Bérain, ciseleur à l’origine, devenu architecte ordinaire du roi Louis XIV, possède tous les « poncifs » des ciseleurs et des blasons, il les transmet à Clérissy, qui a donné à la faïence pendant les 25 dernières années du Grand Siècle ses plus beaux titres de noblesse. Clérissy sera anobli par le roi (Comte de Roumoules).

Ainsi s’établira le premier lien solide entre la gastronomie et la faïence.

Pendant ces 25 années, les maîtresses de maison de nos châteaux et de nos hôtels, qui reçoivent beaucoup, ont apporté de plus en plus de raffinement à la table et à leurs menus d’une plantureuse abondance. Elles réalisent très vite que la grâce de l’accueil, sans négliger certes la qualité de la chère, peuvent passionner et épanouir une maîtresse de maison avertie. Le contact qu’elles ont gardé avec Moustiers, grâce à Bérain, permet d’établir dès1738 le deuxième lien définitif entre la faïence et la gastronomie :

En effet, Olérys revient d’Espagne (Alcora) avec une très belle palette polychrome (jaune, orange, jaune citron, ocre associé au bleu et vert). Il possède un talent prodigieux de décorateur et s’attache à faire vivre la table par ses décors à guirlandes de fleurs et à médaillons, par ses fameux grotesques et combien d’autres motifs tellement simples et naïfs qu’ils trouvent naturellement leur place à table (fleurs des champs, papillons etc…). Ils expriment tous une grande allégresse de mouvement.

Si j’ai insisté sur les faïences de Moustiers, c’est parce qu’elles sont d’une qualité exceptionnelle de matériaux : sonorité, émail blanc laiteux d’un éclat incomparable et surtout qu’elles représentent les créations les plus originales de décors pensés et conçus pour la table française et sa gastronomie. » [Henry Moisand, intervention à la Commanderie des Cordons Bleus 1966].

Voir sur le site www.académie-de-moustiers un résumé illustré des principaux décors : https://www.academie-de-moustiers.com/les-decors-principaux.html

Henry Moisand et Moustiers
À la suite de problèmes cardiaques, sur le conseil de son médecin, Henry Moisand et son épouse Paule décident de quitter leur lieu de vacances en Haute-Savoie pour une région moins montagneuse.

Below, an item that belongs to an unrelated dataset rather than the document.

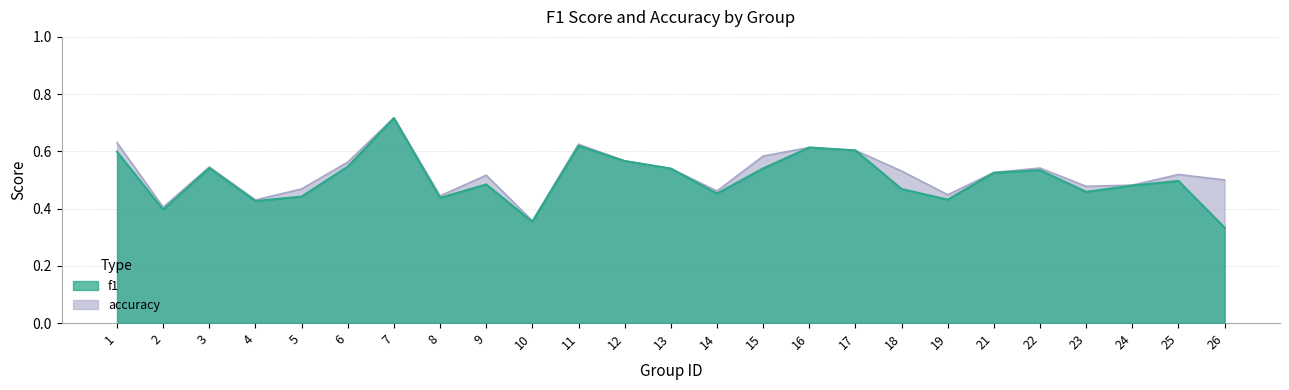

Which label corresponds to the smallest value in the chart?

26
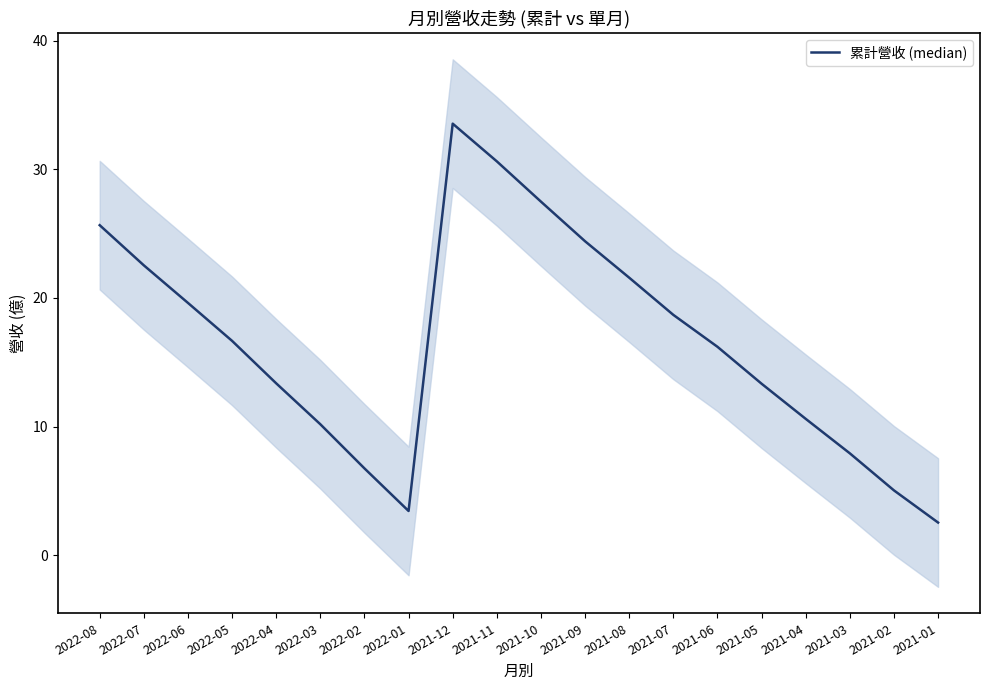

How many lines are shown in the chart?

1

Aussi, à partir de 1969, descendent-ils par la route Napoléon, se passionnant successivement pour Embrun, puis Sisteron et, enfin, Moustiers-Sainte-Marie, magnifique village dans son écrin de rochers, au pied des Alpes de Haute-Provence.

Le coup de foudre est immédiat. Tout est là. La beauté biblique des paysages de Provence, l’histoire, celle de la faïence de Moustiers, dont la mémoire a été sauvée par Marcel Provence, et même celle de la famille, qui se découvre des ancêtres originaires du lieu. Pourtant, à quelques exceptions près, la production du village se limite trop souvent à satisfaire les touristes de passage : cigales-cendriers, objets en terre cuite, etc. sans beaucoup de rapport avec le Moustiers du XVIII° siècle.

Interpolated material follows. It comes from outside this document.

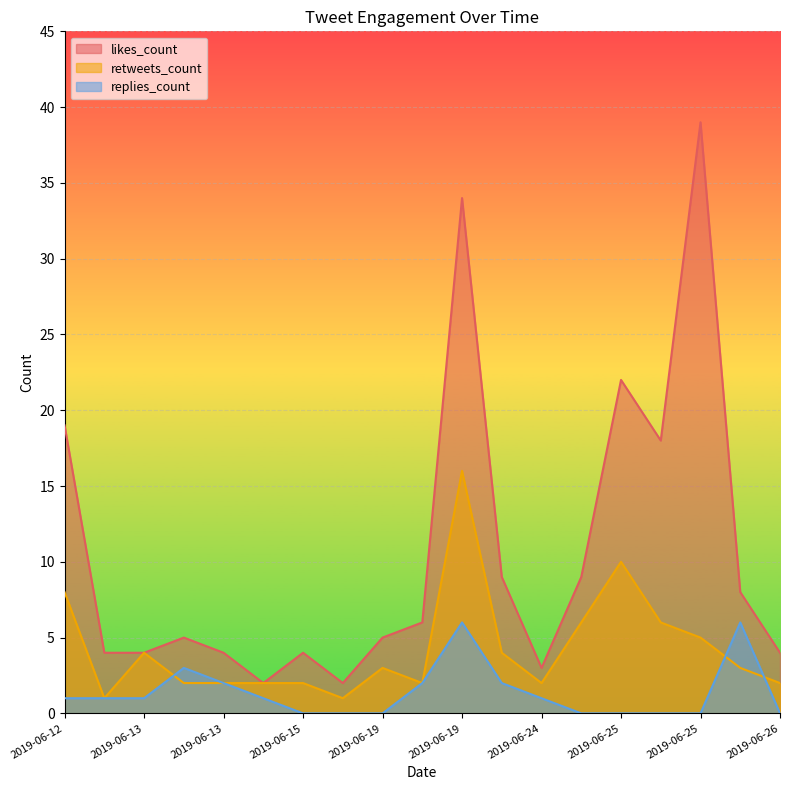

Which has a higher value, 2019-06-24 or 2019-06-19?

2019-06-19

En quelques années, sous son impulsion, plusieurs jeunes de Moustiers partent au lycée de Longchamp parfaire se former. Ils reviendront, parfois avec un compagnon ou une compagne de promotion, incarner le renouveau de la faïence de Moustiers, dans le respect de ses traditions du XVI° siècle au XVIII° siècle. Les ateliers se développent, Lallier, Bondil, Saint-Michel, etc.

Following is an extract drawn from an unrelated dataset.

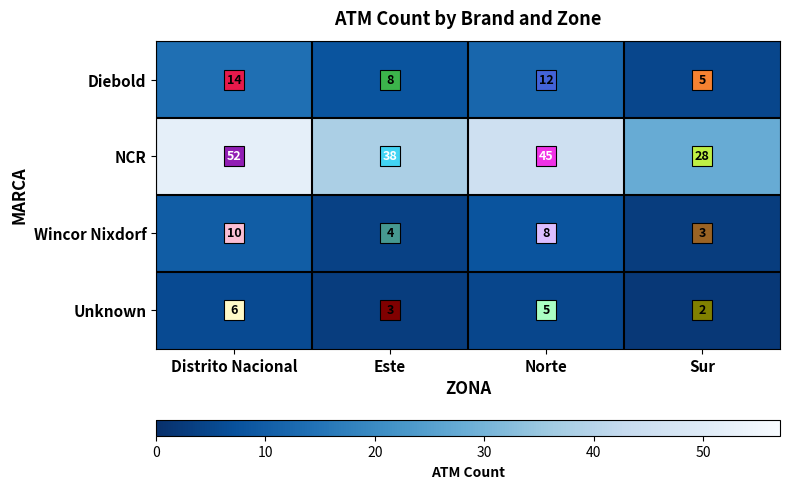

Is it true that Unknown equals 2 at Sur?

True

Parmi les représentants de cette fièvre de renouveau créatif, citons les ateliers de Segriès (devenus Ateliers du Soleil). Installés à côté de l’austère beauté d’un monastère désaffecté, en pleine nature, ces ateliers incarnent ce qu’Henry Moisand avait pressenti, à savoir l’avenir de la faïence de qualité. Lui qui avait peiné toute sa carrière à fédérer les industries des arts de la table et les ateliers artisanaux, voire artistiques, voit surgir le modèle économique du futur. Un atelier d’une quinzaine de personnes, un catalogue ancré dans la tradition, augmenté de nombreuses innovations, une exigence constante d’extrême qualité, une vision mondiale de la commercialisation (exportations aux USA). C’est bien ce qu’il avait souvent décrit étant comme l’avenir de la faïence de qualité, à côté de la production de masse.